Records from a dataset:
··········

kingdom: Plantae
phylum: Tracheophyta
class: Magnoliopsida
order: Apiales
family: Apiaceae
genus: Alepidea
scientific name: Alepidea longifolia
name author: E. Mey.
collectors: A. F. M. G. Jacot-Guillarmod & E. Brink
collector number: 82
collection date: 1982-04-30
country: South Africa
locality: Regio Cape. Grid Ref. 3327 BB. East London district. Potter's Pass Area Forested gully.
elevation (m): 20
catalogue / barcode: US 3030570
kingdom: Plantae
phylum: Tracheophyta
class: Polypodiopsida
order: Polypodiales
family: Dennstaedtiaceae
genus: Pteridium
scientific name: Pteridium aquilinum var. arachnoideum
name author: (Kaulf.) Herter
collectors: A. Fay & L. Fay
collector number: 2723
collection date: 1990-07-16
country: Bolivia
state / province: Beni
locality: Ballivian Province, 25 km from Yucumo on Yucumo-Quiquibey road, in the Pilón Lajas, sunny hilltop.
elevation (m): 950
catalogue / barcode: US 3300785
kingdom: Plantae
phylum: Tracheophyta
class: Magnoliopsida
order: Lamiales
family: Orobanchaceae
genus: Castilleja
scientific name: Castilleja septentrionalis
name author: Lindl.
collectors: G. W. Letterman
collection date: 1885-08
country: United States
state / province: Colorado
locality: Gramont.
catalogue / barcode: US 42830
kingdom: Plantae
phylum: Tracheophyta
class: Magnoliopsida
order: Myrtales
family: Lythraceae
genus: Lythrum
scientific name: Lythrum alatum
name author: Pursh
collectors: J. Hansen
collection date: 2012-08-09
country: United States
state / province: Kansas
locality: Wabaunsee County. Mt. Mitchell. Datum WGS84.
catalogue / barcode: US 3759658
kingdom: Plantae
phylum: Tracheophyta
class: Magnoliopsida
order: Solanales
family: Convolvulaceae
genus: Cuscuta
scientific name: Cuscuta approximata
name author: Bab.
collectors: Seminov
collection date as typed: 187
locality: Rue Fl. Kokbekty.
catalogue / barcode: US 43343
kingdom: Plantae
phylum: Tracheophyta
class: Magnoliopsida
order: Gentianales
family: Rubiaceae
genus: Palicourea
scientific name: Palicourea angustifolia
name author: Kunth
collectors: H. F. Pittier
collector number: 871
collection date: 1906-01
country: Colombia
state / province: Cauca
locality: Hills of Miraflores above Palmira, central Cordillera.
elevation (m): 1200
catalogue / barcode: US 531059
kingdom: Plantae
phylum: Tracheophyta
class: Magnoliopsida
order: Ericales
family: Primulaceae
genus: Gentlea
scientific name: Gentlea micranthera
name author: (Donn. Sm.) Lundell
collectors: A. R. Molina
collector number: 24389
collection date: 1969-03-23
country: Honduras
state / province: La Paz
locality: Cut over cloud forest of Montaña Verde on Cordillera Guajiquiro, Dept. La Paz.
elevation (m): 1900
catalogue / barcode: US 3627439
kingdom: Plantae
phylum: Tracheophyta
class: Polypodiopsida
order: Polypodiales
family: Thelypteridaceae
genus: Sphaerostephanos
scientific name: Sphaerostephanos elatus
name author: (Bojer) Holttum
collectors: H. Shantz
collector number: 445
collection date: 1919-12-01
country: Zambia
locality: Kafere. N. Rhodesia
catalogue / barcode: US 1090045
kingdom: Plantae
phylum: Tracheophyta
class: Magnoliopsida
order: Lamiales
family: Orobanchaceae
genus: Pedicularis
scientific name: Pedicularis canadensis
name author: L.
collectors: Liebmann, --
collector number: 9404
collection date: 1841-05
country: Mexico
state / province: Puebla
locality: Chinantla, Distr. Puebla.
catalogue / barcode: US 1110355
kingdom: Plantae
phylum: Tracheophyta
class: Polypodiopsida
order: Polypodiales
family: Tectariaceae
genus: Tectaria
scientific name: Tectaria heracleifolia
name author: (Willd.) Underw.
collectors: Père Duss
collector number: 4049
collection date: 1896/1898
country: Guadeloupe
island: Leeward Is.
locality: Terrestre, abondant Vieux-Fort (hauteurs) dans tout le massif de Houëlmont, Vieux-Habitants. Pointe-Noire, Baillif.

··········

● Directions for this task
Rename "collector number" to "field number" throughout the lines above, leaving everything else unchanged.

● Answer below
kingdom: Plantae
phylum: Tracheophyta
class: Magnoliopsida
order: Apiales
family: Apiaceae
genus: Alepidea
scientific name: Alepidea longifolia
name author: E. Mey.
collectors: A. F. M. G. Jacot-Guillarmod & E. Brink
field number: 82
collection date: 1982-04-30
country: South Africa
locality: Regio Cape. Grid Ref. 3327 BB. East London district. Potter's Pass Area Forested gully.
elevation (m): 20
catalogue / barcode: US 3030570
kingdom: Plantae
phylum: Tracheophyta
class: Polypodiopsida
order: Polypodiales
family: Dennstaedtiaceae
genus: Pteridium
scientific name: Pteridium aquilinum var. arachnoideum
name author: (Kaulf.) Herter
collectors: A. Fay & L. Fay
field number: 2723
collection date: 1990-07-16
country: Bolivia
state / province: Beni
locality: Ballivian Province, 25 km from Yucumo on Yucumo-Quiquibey road, in the Pilón Lajas, sunny hilltop.
elevation (m): 950
catalogue / barcode: US 3300785
kingdom: Plantae
phylum: Tracheophyta
class: Magnoliopsida
order: Lamiales
family: Orobanchaceae
genus: Castilleja
scientific name: Castilleja septentrionalis
name author: Lindl.
collectors: G. W. Letterman
collection date: 1885-08
country: United States
state / province: Colorado
locality: Gramont.
catalogue / barcode: US 42830
kingdom: Plantae
phylum: Tracheophyta
class: Magnoliopsida
order: Myrtales
family: Lythraceae
genus: Lythrum
scientific name: Lythrum alatum
name author: Pursh
collectors: J. Hansen
collection date: 2012-08-09
country: United States
state / province: Kansas
locality: Wabaunsee County. Mt. Mitchell. Datum WGS84.
catalogue / barcode: US 3759658
kingdom: Plantae
phylum: Tracheophyta
class: Magnoliopsida
order: Solanales
family: Convolvulaceae
genus: Cuscuta
scientific name: Cuscuta approximata
name author: Bab.
collectors: Seminov
collection date as typed: 187
locality: Rue Fl. Kokbekty.
catalogue / barcode: US 43343
kingdom: Plantae
phylum: Tracheophyta
class: Magnoliopsida
order: Gentianales
family: Rubiaceae
genus: Palicourea
scientific name: Palicourea angustifolia
name author: Kunth
collectors: H. F. Pittier
field number: 871
collection date: 1906-01
country: Colombia
state / province: Cauca
locality: Hills of Miraflores above Palmira, central Cordillera.
elevation (m): 1200
catalogue / barcode: US 531059
kingdom: Plantae
phylum: Tracheophyta
class: Magnoliopsida
order: Ericales
family: Primulaceae
genus: Gentlea
scientific name: Gentlea micranthera
name author: (Donn. Sm.) Lundell
collectors: A. R. Molina
field number: 24389
collection date: 1969-03-23
country: Honduras
state / province: La Paz
locality: Cut over cloud forest of Montaña Verde on Cordillera Guajiquiro, Dept. La Paz.
elevation (m): 1900
catalogue / barcode: US 3627439
kingdom: Plantae
phylum: Tracheophyta
class: Polypodiopsida
order: Polypodiales
family: Thelypteridaceae
genus: Sphaerostephanos
scientific name: Sphaerostephanos elatus
name author: (Bojer) Holttum
collectors: H. Shantz
field number: 445
collection date: 1919-12-01
country: Zambia
locality: Kafere. N. Rhodesia
catalogue / barcode: US 1090045
kingdom: Plantae
phylum: Tracheophyta
class: Magnoliopsida
order: Lamiales
family: Orobanchaceae
genus: Pedicularis
scientific name: Pedicularis canadensis
name author: L.
collectors: Liebmann, --
field number: 9404
collection date: 1841-05
country: Mexico
state / province: Puebla
locality: Chinantla, Distr. Puebla.
catalogue / barcode: US 1110355
kingdom: Plantae
phylum: Tracheophyta
class: Polypodiopsida
order: Polypodiales
family: Tectariaceae
genus: Tectaria
scientific name: Tectaria heracleifolia
name author: (Willd.) Underw.
collectors: Père Duss
field number: 4049
collection date: 1896/1898
country: Guadeloupe
island: Leeward Is.
locality: Terrestre, abondant Vieux-Fort (hauteurs) dans tout le massif de Houëlmont, Vieux-Habitants. Pointe-Noire, Baillif.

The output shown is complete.